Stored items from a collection
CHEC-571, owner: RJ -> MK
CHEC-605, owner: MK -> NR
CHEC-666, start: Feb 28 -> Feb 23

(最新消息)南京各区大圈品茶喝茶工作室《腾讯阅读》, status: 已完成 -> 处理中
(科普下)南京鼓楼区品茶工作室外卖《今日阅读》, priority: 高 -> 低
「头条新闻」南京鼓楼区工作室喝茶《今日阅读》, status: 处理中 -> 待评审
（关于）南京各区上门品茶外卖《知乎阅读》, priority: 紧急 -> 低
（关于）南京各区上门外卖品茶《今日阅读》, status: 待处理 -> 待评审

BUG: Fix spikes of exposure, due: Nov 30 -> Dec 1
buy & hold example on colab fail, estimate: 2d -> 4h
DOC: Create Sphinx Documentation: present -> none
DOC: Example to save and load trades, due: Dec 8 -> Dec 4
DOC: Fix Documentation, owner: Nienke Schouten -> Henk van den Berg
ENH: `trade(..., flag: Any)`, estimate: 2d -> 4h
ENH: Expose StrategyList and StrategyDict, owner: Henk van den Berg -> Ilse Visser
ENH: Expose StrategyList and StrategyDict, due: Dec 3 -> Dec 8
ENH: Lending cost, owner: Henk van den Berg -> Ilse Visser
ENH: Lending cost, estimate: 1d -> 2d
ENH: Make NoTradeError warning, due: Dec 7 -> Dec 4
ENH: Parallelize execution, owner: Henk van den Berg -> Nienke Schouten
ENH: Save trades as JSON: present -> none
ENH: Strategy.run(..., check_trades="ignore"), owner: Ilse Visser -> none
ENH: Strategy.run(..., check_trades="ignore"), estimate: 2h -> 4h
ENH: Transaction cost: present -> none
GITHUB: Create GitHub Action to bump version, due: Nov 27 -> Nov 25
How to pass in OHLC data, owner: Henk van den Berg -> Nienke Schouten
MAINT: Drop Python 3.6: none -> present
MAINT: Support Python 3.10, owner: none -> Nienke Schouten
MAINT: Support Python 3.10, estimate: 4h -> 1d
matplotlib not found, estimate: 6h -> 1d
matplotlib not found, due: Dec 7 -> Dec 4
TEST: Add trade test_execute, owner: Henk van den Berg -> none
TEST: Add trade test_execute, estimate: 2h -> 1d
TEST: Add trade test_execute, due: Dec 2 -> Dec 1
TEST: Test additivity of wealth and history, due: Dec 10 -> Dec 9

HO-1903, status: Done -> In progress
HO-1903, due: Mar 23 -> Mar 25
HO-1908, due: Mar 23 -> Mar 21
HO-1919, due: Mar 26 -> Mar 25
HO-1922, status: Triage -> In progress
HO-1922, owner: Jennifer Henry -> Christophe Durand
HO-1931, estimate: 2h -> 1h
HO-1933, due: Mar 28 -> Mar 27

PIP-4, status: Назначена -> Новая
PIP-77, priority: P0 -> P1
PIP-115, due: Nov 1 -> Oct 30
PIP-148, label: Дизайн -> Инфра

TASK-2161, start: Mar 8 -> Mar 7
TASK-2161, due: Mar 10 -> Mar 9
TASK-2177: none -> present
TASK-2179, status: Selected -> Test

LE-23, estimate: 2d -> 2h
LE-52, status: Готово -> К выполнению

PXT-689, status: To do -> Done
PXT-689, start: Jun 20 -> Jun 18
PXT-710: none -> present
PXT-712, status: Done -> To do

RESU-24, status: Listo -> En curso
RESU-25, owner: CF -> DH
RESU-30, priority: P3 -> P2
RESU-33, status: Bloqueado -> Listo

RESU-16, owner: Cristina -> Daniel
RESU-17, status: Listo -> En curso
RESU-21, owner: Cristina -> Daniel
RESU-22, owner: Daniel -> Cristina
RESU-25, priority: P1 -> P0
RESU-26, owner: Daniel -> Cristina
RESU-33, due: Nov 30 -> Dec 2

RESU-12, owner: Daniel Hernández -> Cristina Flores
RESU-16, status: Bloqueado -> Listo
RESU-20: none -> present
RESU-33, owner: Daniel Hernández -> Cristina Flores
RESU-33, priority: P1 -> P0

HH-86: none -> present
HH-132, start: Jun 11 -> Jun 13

What to do: Print each entry precisely. Include every line.

Response to the exercise:
CHEC-571, owner: RJ -> MK
CHEC-605, owner: MK -> NR
CHEC-666, start: Feb 28 -> Feb 23

(最新消息)南京各区大圈品茶喝茶工作室《腾讯阅读》, status: 已完成 -> 处理中
(科普下)南京鼓楼区品茶工作室外卖《今日阅读》, priority: 高 -> 低
「头条新闻」南京鼓楼区工作室喝茶《今日阅读》, status: 处理中 -> 待评审
（关于）南京各区上门品茶外卖《知乎阅读》, priority: 紧急 -> 低
（关于）南京各区上门外卖品茶《今日阅读》, status: 待处理 -> 待评审

BUG: Fix spikes of exposure, due: Nov 30 -> Dec 1
buy & hold example on colab fail, estimate: 2d -> 4h
DOC: Create Sphinx Documentation: present -> none
DOC: Example to save and load trades, due: Dec 8 -> Dec 4
DOC: Fix Documentation, owner: Nienke Schouten -> Henk van den Berg
ENH: `trade(..., flag: Any)`, estimate: 2d -> 4h
ENH: Expose StrategyList and StrategyDict, owner: Henk van den Berg -> Ilse Visser
ENH: Expose StrategyList and StrategyDict, due: Dec 3 -> Dec 8
ENH: Lending cost, owner: Henk van den Berg -> Ilse Visser
ENH: Lending cost, estimate: 1d -> 2d
ENH: Make NoTradeError warning, due: Dec 7 -> Dec 4
ENH: Parallelize execution, owner: Henk van den Berg -> Nienke Schouten
ENH: Save trades as JSON: present -> none
ENH: Strategy.run(..., check_trades="ignore"), owner: Ilse Visser -> none
ENH: Strategy.run(..., check_trades="ignore"), estimate: 2h -> 4h
ENH: Transaction cost: present -> none
GITHUB: Create GitHub Action to bump version, due: Nov 27 -> Nov 25
How to pass in OHLC data, owner: Henk van den Berg -> Nienke Schouten
MAINT: Drop Python 3.6: none -> present
MAINT: Support Python 3.10, owner: none -> Nienke Schouten
MAINT: Support Python 3.10, estimate: 4h -> 1d
matplotlib not found, estimate: 6h -> 1d
matplotlib not found, due: Dec 7 -> Dec 4
TEST: Add trade test_execute, owner: Henk van den Berg -> none
TEST: Add trade test_execute, estimate: 2h -> 1d
TEST: Add trade test_execute, due: Dec 2 -> Dec 1
TEST: Test additivity of wealth and history, due: Dec 10 -> Dec 9

HO-1903, status: Done -> In progress
HO-1903, due: Mar 23 -> Mar 25
HO-1908, due: Mar 23 -> Mar 21
HO-1919, due: Mar 26 -> Mar 25
HO-1922, status: Triage -> In progress
HO-1922, owner: Jennifer Henry -> Christophe Durand
HO-1931, estimate: 2h -> 1h
HO-1933, due: Mar 28 -> Mar 27

PIP-4, status: Назначена -> Новая
PIP-77, priority: P0 -> P1
PIP-115, due: Nov 1 -> Oct 30
PIP-148, label: Дизайн -> Инфра

TASK-2161, start: Mar 8 -> Mar 7
TASK-2161, due: Mar 10 -> Mar 9
TASK-2177: none -> present
TASK-2179, status: Selected -> Test

LE-23, estimate: 2d -> 2h
LE-52, status: Готово -> К выполнению

PXT-689, status: To do -> Done
PXT-689, start: Jun 20 -> Jun 18
PXT-710: none -> present
PXT-712, status: Done -> To do

RESU-24, status: Listo -> En curso
RESU-25, owner: CF -> DH
RESU-30, priority: P3 -> P2
RESU-33, status: Bloqueado -> Listo

RESU-16, owner: Cristina -> Daniel
RESU-17, status: Listo -> En curso
RESU-21, owner: Cristina -> Daniel
RESU-22, owner: Daniel -> Cristina
RESU-25, priority: P1 -> P0
RESU-26, owner: Daniel -> Cristina
RESU-33, due: Nov 30 -> Dec 2

RESU-12, owner: Daniel Hernández -> Cristina Flores
RESU-16, status: Bloqueado -> Listo
RESU-20: none -> present
RESU-33, owner: Daniel Hernández -> Cristina Flores
RESU-33, priority: P1 -> P0

HH-86: none -> present
HH-132, start: Jun 11 -> Jun 13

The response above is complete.